Matt Crafton is perfectly happy taking home the championship hardware despite winless season



HOMESTEAD, Fla.—Matt Crafton may have lost the battles, but he won the war.

The 43-year-old Tulare, California native didn’t win a single race during the 2019 Gander Outdoor Truck Series season—and that’s just fine with him.

On Friday, Crafton won his third truck title—tying Jack Sprague for second-most in the series and falling one short of Ron Hornaday’s record of four championships.

“It feels amazing,” said Crafton, who finished second in the Ford EcoBoost200 at Homestead-Miami Speedway. “It’s one step closer to what Hornaday has done, and they called us the underdog. I heard (Todd) Bodine and everybody say I was the underdog and I didn’t have it. We fought harder. I guarantee you every one of these guys worked harder and this Menards Ford F-150 was fast tonight. 

“I guess I finally got out of the wheelchair and got up on the wheel and got it done. Like I said, I took a lot of criticism over the restarts and it was time to get it done now.”

Crafton finished 1.569-seconds behind winner Austin Hill at the finish—a consolation prize for defending championship owner Shigi Hattori, whose team missed the Championship 4 Round but bookended the year with wins at Daytona and Homestead.

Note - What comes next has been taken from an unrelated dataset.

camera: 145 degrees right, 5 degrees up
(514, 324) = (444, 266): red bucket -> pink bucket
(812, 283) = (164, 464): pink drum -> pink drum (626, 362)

“It’s probably the best truck I’ve had,” said Hill, who finished fifth in the truck standings. “I’m excited for the win, but at the same time it stings a little bit just because I know that if we would have been a little bit better in the Round of 6, we could be celebrating a win and a championship.”

Kyle Busch Motorsports won the Owner’s title. Toyota won the manufacturer’s championship. 

Christian Eckes, Ross Chastain, Brett Moffitt, Johnny Sauter, Grant Enfinger, Todd Gilliland, Sheldon Creed and Parker Kligerman rounded out the top 10. Stewart Friesen, the fourth title contender, finished 11th.

Crafton’s experience paid off on Friday. Following a 90-minute rain delay, the No. 88 ThorSport Ford rolled off ninth and finished sixth after Stage 1. Crafton moved up to third at the start of the second segment on Lap 36. Two laps later, Crafton passed defending champion Moffitt for second. Although Chastain passed him momentarily, Crafton finished the second stage just behind Hill on Lap 60.

With 40 laps to decide the contest—and the title—Crafton lined up fifth off of pit road behind Eckes, Ben Rhodes, Gilliland and Hill. On the restart, Crafton maneuvered to third and passed Rhodes on Lap 70 for second. Crew chief Junior Joiner called his driver to pit with 35 laps to go.

Crafton cycled out to the lead on lap 104 and held the point for eight laps. But ultimately, Crafton’s truck lacked the speed to hold off Hill. The veteran’s strategy shifted to holding off the remaining three title contenders over the remaining 23 laps.

“The first run I was like, ‘Oh, boy we’re in trouble,’” Crafton said. “But we just made air-pressure adjustments from there. We made a few adjustments to tighten it up because we thought the track was going to be green, it was going to go away, but this thing ran flawless all night and the motor was very good as well and everything just went our way.

“I was praying there, ‘I do not want a yellow right here at the end of this thing.’”

Crafton’s advantage over Chastain at the finish was 9.2-seconds and two points.

Although it's been 58 races since Crafton's last win, the defeats don't bother him in the least. Neither will what the pundits say.

"When they said without winning a race, winning the championship, you know what, I'm going to sleep really good all winter long with this trophy because when you win a race, that's very sweet, but usually you only have one week, like four or five days to gloat about it," Crafton said. "But I think I've got like two and a half months to gloat about this championship before next year. We all do."

Joiner added, "Yeah, when we walk in the shop and see that banner on the wall, it ain't going to say we didn't win the races."